Today I'm embroidering quotes from Dr. Martin Luther King, Jr. onto little puffy pillow-ish ornaments to hang on a metal tree in my entry.  I eventually want to have a different set of ornaments for every month or holiday of the year.  For January I considered snowflakes, snowmen, or red cardinals.  

While those are all cute and seasonal, I want the decoration that I look at for a month to mean something to me, to inspire me and lift me up.  If I'm going to put that much time into something, it needs to be worth it.  I chose quotes from Dr. Martin Luther King, Jr. because he was a great man.  He did a great work, not only for the African American people in our country, but for me personally.  I work at a large corporation that treats all people with respect regardless of race, age, sexual orientation, religion or other differences that make up the wonderful world of human family.  I believe that Dr. King is in large part responsible for the awakening of the rightness of respect for all people.  I feel I enjoy a better a world because he lived.  I want to honor him in his birthday month, by displaying quotes from some of his many great speeches.
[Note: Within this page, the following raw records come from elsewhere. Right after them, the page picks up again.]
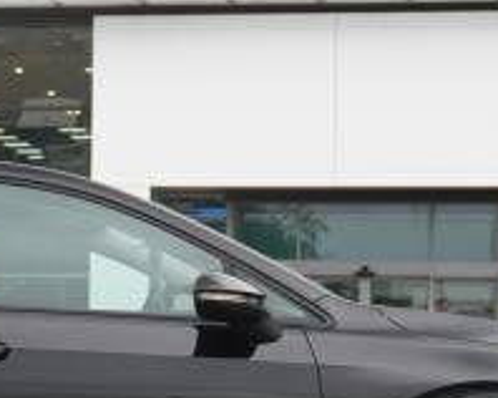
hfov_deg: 12.0
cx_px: 5
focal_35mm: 160
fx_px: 2349
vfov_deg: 9.6
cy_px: 325
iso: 100
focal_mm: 35
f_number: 5.6
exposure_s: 1/60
So how does this relate to survival in the 21st Century.  Today is my day off.  I have many choices to make about what to do with my only truly one free day of the week.  Goodness knows that after the holidays I have a house to clean, groceries to buy, food to make.  I need to exercise, pray, study and meditate.  There's my elderly mother-in-law to care for, and children both grown and at home.

One thing I learned when my children were little and it felt like my life was a circle of make food, clean the kitchen, clean the children, repeat, was that I had to do something every day that stayed done.  Beds don't stay made.  Kitchens don't stay clean.  Children don't stay anything.  I was going crazy inside with the conflict between how valuable my service was to my family and how repetitive it was with seemingly no progress.  I needed to do something each day that stayed done, so I sewed.  I could look at a finished seam, a finished collar, or even a finished garment and say, "It's done."  Yes, it would wear out in the next year, but not in the next few minutes or day. (Unless Kool-Aid was present which required the mandatory spill.) 
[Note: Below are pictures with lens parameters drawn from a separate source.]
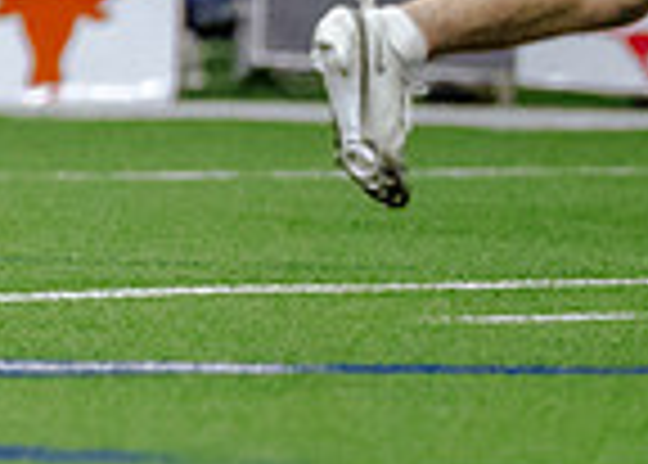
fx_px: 31614
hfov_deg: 1.2
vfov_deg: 0.8
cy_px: -553
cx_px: -675
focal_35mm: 1717
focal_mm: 200
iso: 3200
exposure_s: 1/1250
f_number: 2.8
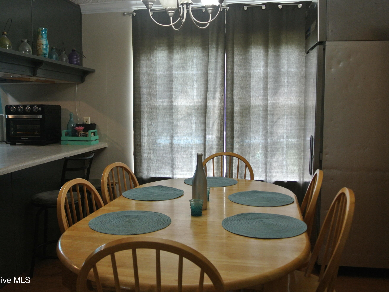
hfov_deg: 53.9
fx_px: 382
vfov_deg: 41.8
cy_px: 145
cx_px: 189
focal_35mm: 34
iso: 400
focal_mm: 11.8
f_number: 3.8
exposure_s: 1/50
Now that my children are grown, I still need the same thing--to do something each day that stays done.  I sew.  I garden.  I decorate.  I write.  Reading makes permanent changes within.  Some people say that you have to find time for yourself every day.  I guess that's one way of putting it.  I could find time to paint my toenails or get my hair done, but that's not what my soul craves.  My soul needs to do something creative every day that stays done.  Today I will make pillow-ish things that remind me of the good in all people. I plan to keep them for years.